The race to develop and quickly market the first vaccine proven effective against the coronavirus that causes COVID-19 is an international contest where more than 20 vaccine candidates are being tested by labs around the world.

One those involved in this race against the clock is Distributed Bio, a startup based in San Francisco, California. Distributed Bio describes itself as a company of "computational immuno-engineers" led by PhDs and MScs.

Its mission is to "create breakthrough technologies to drug previously challenging targets." It uses its proprietary Centivax vaccine technology to produce broad-spectrum vaccines against rapidly mutating pathogens like influenza and HIV.
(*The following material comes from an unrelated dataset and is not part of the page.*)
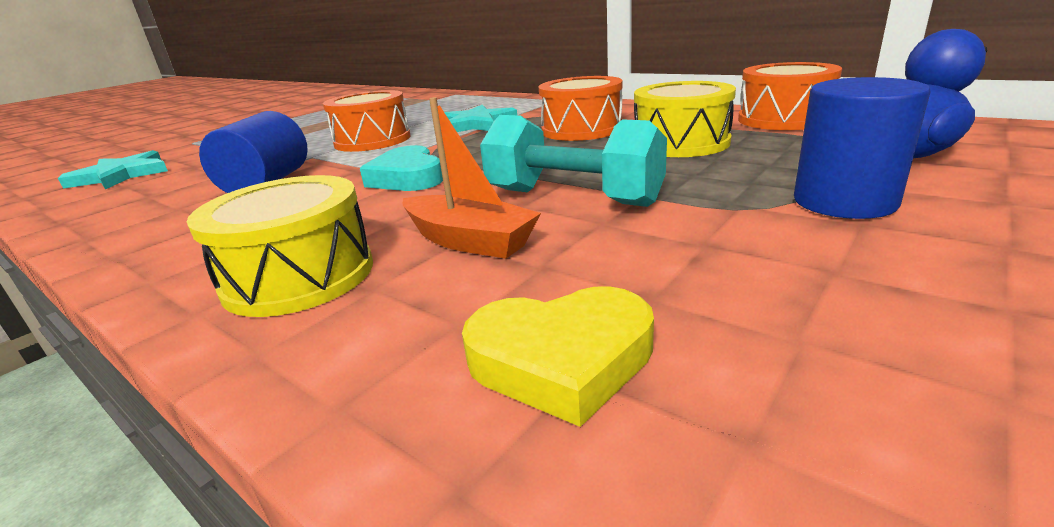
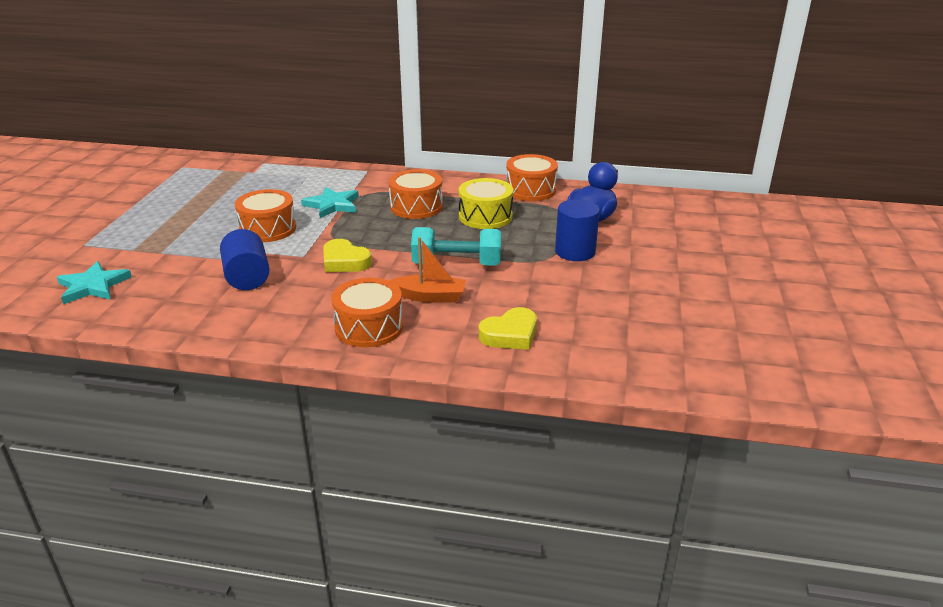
camera: 30 degrees left, 5 degrees up
yellow drum [187,175,373,317] -> orange drum [331,277,403,347]
turquoise heart [360,145,443,191] -> yellow heart [323,239,372,272]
Distributed Bio broke into America's consciousness when its founder, president and CEO Dr. Jacob Glanville PhD appeared as one of the experts featured in the Netflix show, "Pandemic: How to Prevent an Outbreak." As Dr. Glanville said in the show, "We're making a vaccine that can treat all future versions of flu."
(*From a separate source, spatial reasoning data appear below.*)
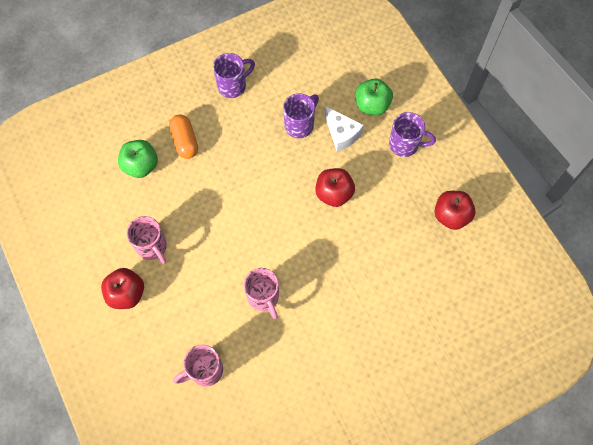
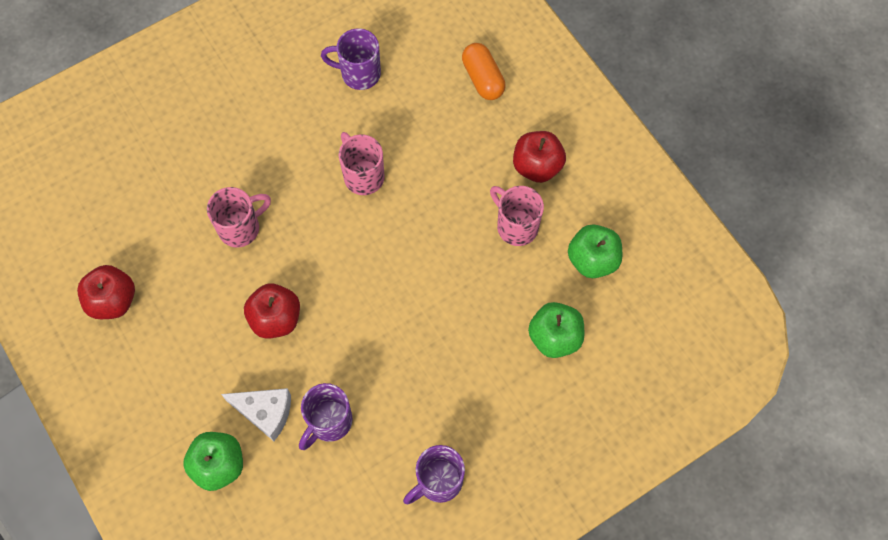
camera: 175 degrees right, 0 degrees up
orange capsule [169,114,198,159] -> orange capsule moved to [462,43,506,100]
pink mug [173,345,223,387] -> pink mug moved to [207,187,271,247]
white cheese [324,106,364,151] -> white cheese turned 150 degrees clockwise [221,388,291,441]
purple mug [389,112,436,157] -> purple mug moved to [321,28,381,90]
none -> green apple [568,224,622,278]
Dr. Glanville said Distributed Bio has been working around the clock to develop a drug to treat COVID-19. On Monday, Dr. Glanville announced the company has discovered the possible COVID-19 cure it's looking for.
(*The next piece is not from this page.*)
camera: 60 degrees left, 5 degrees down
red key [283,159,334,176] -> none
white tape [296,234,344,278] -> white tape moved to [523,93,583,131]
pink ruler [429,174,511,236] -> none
"We are happy to announce we have completed the engineering and we have some very potent antibodies that can be effective against the virus," said Dr. Glanville to TV station CBS News 8.

He said company scientists took a series of five antibodies able to neutralize SARS, which have been in storage since 2002. He said they "were able to use technology in our laboratories to evolve those antibodies against SARS to adapt them to recognize COVID-19."

"We tried with five different antibodies because we weren’t sure which one would work the best," said Dr. Glanville. "All five worked so we have a pretty powerful tool chest available to us right now to produce a final therapeutic."

The company will develop the antibodies into an injectable vaccine, said Dr. Glanville. He said the company's been deliberately trying to engineer extremely potent antibodies "because if they’re potent you need less material and then you could give it as an injection."

Mechanical ventilators needed to treat those suffering from respiratory distress due to COVID-19 are in short supply Mechanical ventilators needed to treat those suffering from respiratory distress due to COVID-19 are in short supply Photo: GETTY IMAGES NORTH AMERICA / STEPHANIE KEITH

Distributed Bio will send the antibodies to the U.S. Army for confirmation testing and to Charles River Laboratories for safety and tox characterization. Dr. Glanville said Distributed Bio has partnered with two different companies that will help it produce large batches of the antibody for immunizations. He also said the company is in discussions to start phase one and phase two human trials scheduled for the end of the summer.

He revealed that if "we see the drug is safe and helpful means we could start releasing it for compassionate use in September."

"We want to make sure when we’re ready to release this we’re ready to release it to the entire world," according to Dr. Glanville.